Emsal Mahkeme Kararı İstanbul 19. Asliye Ticaret Mahkemesi 2021/99 E. 2023/343 K. 24.05.2023 T.

Görüntülediğiniz mahkeme kararı kesinleşmiş bir karardır.

T.C.
İSTANBUL
19. ASLİYE TİCARET MAHKEMESİ

ESAS NO : 2021/99 Esas
KARAR NO : 2023/343
DAVA : İtirazın İptali
DAVA TARİHİ : 12/02/2021
KARAR TARİHİ : 24/05/2023

Mahkememizde görülmekte olan İtirazın İptali davasının yapılan açık yargılaması sonunda,
GEREĞİ DÜŞÜNÜLDÜ:
DAVA:
Davacı vekili dava dilekçesinde özetle; Davalı taraf ile müvekkili taraf arasında çeşitli tarihlerde “… Tip Abonelik Sözleşmesi” imzalandığını, işbu sözleşme gereğince davalı tarafa faturalı hatlar tanımlandığını, davalı taraf bu hatları aktif olarak kullandığını, Davalı taraf, üzerine tanımlanan işbu hatların faturalarının ödemesini yapmadığını, bunun üzerine …. İcra Müdürlüğünün 2019/… … dosyası ile takip başlatılmış olup, davalı borçlu tarafından takibe itiraz edildiğini beyanla; Davalı tarafından yapılan itirazın iptali ile takibin devamına, %20 inkâr tazminatına hükmedilmesine ve yargılama giderleri ile vekâlet ücretinin davalı tarafa yükletilmesine karar verilmesini dava ve talep etmiştir.

## Veri Kayıtları

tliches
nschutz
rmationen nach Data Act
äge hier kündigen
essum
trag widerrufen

--

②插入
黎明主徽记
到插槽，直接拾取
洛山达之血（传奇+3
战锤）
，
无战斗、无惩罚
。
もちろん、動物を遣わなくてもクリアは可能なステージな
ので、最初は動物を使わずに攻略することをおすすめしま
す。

## Yapılacak Görevler
1. Mahkeme kararında davanın açıldığı tarih olarak hangi tarih verilmiştir?
2. Lütfen mahkeme kararından "Emsal Mahkeme Kararı" sözlerinden başlayıp "kesinleşmiş bir karardır." sözlerine kadar, bu sözler de dahil olmak üzere, olan kısmı olduğu gibi kopyalayın.
3. Mahkeme kararını kaldığı yerden sürdürün.

## Numaralı Yanıtlar
1. 12/02/2021

2.
Emsal Mahkeme Kararı İstanbul 19. Asliye Ticaret Mahkemesi 2021/99 E. 2023/343 K. 24.05.2023 T.

Görüntülediğiniz mahkeme kararı kesinleşmiş bir karardır.

3.
CEVAP:
Davalı vekili cevap dilekçesinde özetle; Müvekkili şirket ile davacı taraf arasında abonelik sözleşmesi imzalandığını ve aylık olarak 3.273,60-TL fatura bedeli konusunda anlaşma sağlandığını, Müvekkili firma anlaşma kapsamında bu fatura bedellerinin tamamını ödediğini, buna rağmen davacı tarafça faturaların ödenmediğinden bahisle işbu dava ikame edilmişse de söz konusu iddialar gerçeği yansıtmadığını, taraflar arasında imzalanan abonelik sözleşmesi taraflardan biri sözleşmeyi feshedene kadar yürürlükte olacağını, sözleşmede yer alan hükümlere göre sözleşmenin feshedilmesi durumunda herhangi bir cayma bedeli veyahut cezai şart ödenmesi öngörülmediğini, nitekim tüketici, belirsiz süreli abonelik sözleşmesini hiçbir şart göstermeksizin ve cezai art ödemeksizin feshetme hakkına da sahip olduğunu, bu hükümler doğrultusunda müvekkili şirket davacıya bildirim yaparak sözleşmeyi feshettiğini bildirdiğini, bunun üzerine davacı taraf müvekkili şirkete 43.012,99-TL bedelli fatura kestiğini, bu faturaya … Noterliğinin … yevmiye nolu ihtarnamesi ile itiraz edilerek iade edildiğini, bunun üzerine davacı taraf bu kez fatura bedelleri ödenmediğinden bahisle icra takibi başlattığını, ancak yukarıda belirtildiği üzere ve ekte sunulan fatura örneğinden de anlaşılacağı üzere davacı taraf müvekkiline her ay 3.273.60-TL fatura bedeli yansıttığını ve tüm fatura bedelleri de davacıya ödendiğini, bu sebeple icra takibinde yer alan 12.696,81-TL bedelli fatura kabul edilmediğini, üstelik buna ilişkin fatura da müvekkiline gönderilmediğini beyanla; davanın reddine, yargılama giderleri ile vekalet ücretinin davacı üzerinde bırakılmasına karar verilmesini talep etmiştir.
DELİLLER:
Arabuluculuk son tutanak örneği, abonelik sözleşmesi örneği, fatura örneği, davacı vekilinin 2019 yılı e-defter kayıtları örneğinin dosyamız arasında olduğu görülmüştür.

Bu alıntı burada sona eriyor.